I'm sorry about your poodle nona. It sounds like you had a very close bond with him. I have the feeling I'll have a similar situation as you in regards to always tearing up when I think about my cats passing. He died in my arms, and it was devastating knowing there was nothing I could do to save him.
I think you're right though, in regards to getting another cat later down the line. Right now I can't even imagine doing it as no other cat could ever replace him. But I also know that I wouldn't actually be replacing him.
He was so talkative and I really regret not getting any video recordings of him when he was being chatty.
For any pet-owning nonas in here, take as many videos and photos of your babies as you can. You never know when their time will come.

Anonymous 107168

So sorry, anon.
Yes, I lost my childhood cat (and best friend) when he was 15 a few years ago. It was awful, I broke down sobbing at work and felt the deep emptiness of his missing presence to my core. I'd always be expecting him to come around the corner or slip into my room and onto my bed like usual.
My mother encouraged us to get a new kitten a month and a half later, and even if it felt like betrayal of him I'm so happy to have her! Like other anon said, she's so different in her personality that it doesn't feel like a "replacement" as I feared. I could never replace him after all, it was just meeting a new friend to help the healing process.
The period with no cat felt 6x longer than it actually was though, fuck.

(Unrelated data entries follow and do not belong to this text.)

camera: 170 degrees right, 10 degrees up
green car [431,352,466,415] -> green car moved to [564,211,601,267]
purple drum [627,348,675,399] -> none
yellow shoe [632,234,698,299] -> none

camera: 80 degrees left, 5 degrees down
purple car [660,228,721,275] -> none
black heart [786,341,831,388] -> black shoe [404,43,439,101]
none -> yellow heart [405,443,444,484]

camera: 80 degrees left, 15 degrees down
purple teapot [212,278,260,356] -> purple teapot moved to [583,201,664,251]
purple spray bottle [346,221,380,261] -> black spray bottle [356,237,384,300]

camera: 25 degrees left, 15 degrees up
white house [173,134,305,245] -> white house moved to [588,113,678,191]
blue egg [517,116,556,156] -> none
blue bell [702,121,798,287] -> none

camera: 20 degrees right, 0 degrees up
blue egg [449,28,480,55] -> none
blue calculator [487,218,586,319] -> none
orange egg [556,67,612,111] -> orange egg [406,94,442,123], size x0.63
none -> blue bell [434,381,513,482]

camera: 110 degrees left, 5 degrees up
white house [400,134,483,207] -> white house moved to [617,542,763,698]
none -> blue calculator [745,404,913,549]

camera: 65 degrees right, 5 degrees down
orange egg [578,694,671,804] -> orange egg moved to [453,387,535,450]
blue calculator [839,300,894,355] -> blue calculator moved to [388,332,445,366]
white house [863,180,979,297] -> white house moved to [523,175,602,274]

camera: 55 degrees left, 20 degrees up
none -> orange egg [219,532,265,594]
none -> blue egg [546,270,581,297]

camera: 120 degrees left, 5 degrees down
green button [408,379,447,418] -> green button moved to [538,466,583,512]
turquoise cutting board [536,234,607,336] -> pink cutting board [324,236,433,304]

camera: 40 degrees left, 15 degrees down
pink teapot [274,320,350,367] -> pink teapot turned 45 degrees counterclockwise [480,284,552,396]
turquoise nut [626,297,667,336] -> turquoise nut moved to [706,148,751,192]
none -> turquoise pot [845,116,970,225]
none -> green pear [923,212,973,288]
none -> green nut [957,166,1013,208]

All this to say, don't feel guilt about making a new friend but also only do so when you feel ready. And take as long as you need to mourn both he and your life alongside him. 14 years is a long time filled with what I assume to be some of your early memories if he was your first cat (even if you got your first cat at 20, that's young in a different way). Take time to appreciate his companionship during your ups and downs and growth. Also don't let anyone make you feel silly for mourning a pet.

Anonymous 107169

I lived in a big house in the rural area of a city for most of my life, so I've had more pets than the average person. Still, I always grief for months when my pets die.
Like >>107168 said, adopt another pet when you feel ready. Helping an animal in need is the best way to honor the memory of your pet. You're not replacing them in any way, I have so many good memories of all the pets I had. I'll die one day too, but until then I'll love and care for as many animals as I can.

Anonymous 107346

>I'd always be expecting him to come around the corner or slip into my room and onto my bed like usual.
I'm so sorry nona, this is exactly what I'm going through with my cat. He'd always jump onto the bed with me at night time and be purring away until he fell asleep. I miss him so much.
I do actually have two other cats that I got last year. I just don't have as strong a connection with these two.
Originally I had two cats, the one who just died plus another who died at the start of 2022 (kidney disease). My senior cat went into a bad depression and stopped eating after she died, which is why I got the other two cats. So you could say they were his cats, and he became his happy self again once they settled in. Thankfully they seem to be doing okay without him, I suppose because they have each other. It's just so strangely quiet without him because he was super talkative, and they don't meow at all. I hope I can grow closer to them with time.